Explicar? Há vocabulário para descrever tantos descaminhos? O medonho assusta, racionalizar não atende às súplicas e as ambiguidades se expandem de forma violenta. Escrevo para conversar e escutar o dia que não consigo decifrar. Assim, desenhamos solidões que não pertenciam ao cotidiano e olhamos as ruas vazias e pessoas espantadas. Os perfumes envelhecem no armário do quarto de dormir.

A sociedade ampliou seu individualismo, contou moedas falsificadas, elegeu políticos retardados, porém desmontou valores, nem sabe o valor da ética e acende tolices. Há nostalgias ou desamores? Quem não vê que o afeto não respira e temos que inventar uma sobrevivência pesada? Alice nunca esteve no país das maravilhas e Adão e Eva compram e vendem maçãs para se livrarem do pecado original.

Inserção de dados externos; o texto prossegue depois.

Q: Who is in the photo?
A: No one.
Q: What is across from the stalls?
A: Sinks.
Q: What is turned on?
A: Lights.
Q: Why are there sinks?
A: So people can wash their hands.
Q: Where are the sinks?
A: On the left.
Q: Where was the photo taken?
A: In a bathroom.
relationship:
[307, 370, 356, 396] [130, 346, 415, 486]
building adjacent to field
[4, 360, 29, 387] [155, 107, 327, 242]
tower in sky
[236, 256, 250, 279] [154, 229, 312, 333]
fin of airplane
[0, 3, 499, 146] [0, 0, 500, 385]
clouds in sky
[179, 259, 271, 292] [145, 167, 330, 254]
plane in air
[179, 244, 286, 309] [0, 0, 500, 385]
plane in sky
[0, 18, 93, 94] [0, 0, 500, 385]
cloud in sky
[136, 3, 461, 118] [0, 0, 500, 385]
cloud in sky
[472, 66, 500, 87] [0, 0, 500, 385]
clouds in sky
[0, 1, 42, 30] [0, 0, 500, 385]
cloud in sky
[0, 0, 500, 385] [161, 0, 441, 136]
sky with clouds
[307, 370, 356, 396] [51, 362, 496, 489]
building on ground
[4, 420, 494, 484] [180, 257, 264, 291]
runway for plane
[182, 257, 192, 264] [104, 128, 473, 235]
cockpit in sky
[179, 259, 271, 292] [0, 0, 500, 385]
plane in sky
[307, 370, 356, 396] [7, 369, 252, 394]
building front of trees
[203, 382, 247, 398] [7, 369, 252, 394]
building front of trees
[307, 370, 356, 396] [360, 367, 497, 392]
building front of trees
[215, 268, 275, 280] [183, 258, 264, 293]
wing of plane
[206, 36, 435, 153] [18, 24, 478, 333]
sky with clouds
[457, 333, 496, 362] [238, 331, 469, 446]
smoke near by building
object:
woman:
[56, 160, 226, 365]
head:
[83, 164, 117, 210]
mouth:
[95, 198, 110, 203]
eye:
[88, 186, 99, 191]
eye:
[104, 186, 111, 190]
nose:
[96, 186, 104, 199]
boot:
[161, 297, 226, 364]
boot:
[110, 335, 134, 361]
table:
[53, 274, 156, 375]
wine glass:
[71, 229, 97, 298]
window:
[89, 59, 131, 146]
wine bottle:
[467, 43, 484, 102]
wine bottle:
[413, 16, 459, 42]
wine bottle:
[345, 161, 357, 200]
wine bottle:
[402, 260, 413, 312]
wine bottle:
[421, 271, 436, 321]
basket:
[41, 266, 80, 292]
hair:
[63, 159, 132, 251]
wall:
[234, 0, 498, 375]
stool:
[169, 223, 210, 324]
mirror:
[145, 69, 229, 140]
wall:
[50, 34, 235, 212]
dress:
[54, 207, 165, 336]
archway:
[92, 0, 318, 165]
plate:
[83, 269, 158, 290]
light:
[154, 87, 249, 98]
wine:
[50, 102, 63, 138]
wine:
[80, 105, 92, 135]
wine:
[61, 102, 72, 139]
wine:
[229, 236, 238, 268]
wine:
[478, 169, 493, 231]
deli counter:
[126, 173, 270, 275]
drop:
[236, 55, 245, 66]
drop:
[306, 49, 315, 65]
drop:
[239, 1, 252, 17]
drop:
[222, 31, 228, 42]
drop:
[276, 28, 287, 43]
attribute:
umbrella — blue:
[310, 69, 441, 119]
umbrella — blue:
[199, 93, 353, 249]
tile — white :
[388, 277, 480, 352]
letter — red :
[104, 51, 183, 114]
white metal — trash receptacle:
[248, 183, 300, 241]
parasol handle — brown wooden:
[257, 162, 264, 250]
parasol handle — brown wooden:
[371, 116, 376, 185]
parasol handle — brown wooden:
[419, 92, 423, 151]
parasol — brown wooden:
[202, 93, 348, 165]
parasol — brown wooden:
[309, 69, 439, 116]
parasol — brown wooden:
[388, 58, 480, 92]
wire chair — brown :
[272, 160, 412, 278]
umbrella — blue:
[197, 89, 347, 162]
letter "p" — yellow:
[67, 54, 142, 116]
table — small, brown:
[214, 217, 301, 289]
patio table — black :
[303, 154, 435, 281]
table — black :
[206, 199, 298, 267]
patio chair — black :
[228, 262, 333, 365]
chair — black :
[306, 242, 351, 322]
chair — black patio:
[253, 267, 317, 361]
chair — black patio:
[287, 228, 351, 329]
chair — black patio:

Dói. O espelho mete medo. Temos muitas faces, a infância se foi e as idades acumulam desfazeres. O telefone tocou para avisar que existe uma liquidação de tecidos e as máscaras das moda são coloridas. Não celebre aniversários, aprofunde seus calendários, Não adianta morrer nas estatísticas. Queria mesmo um abraço e o fim dos vítus quem assassinam o afeto.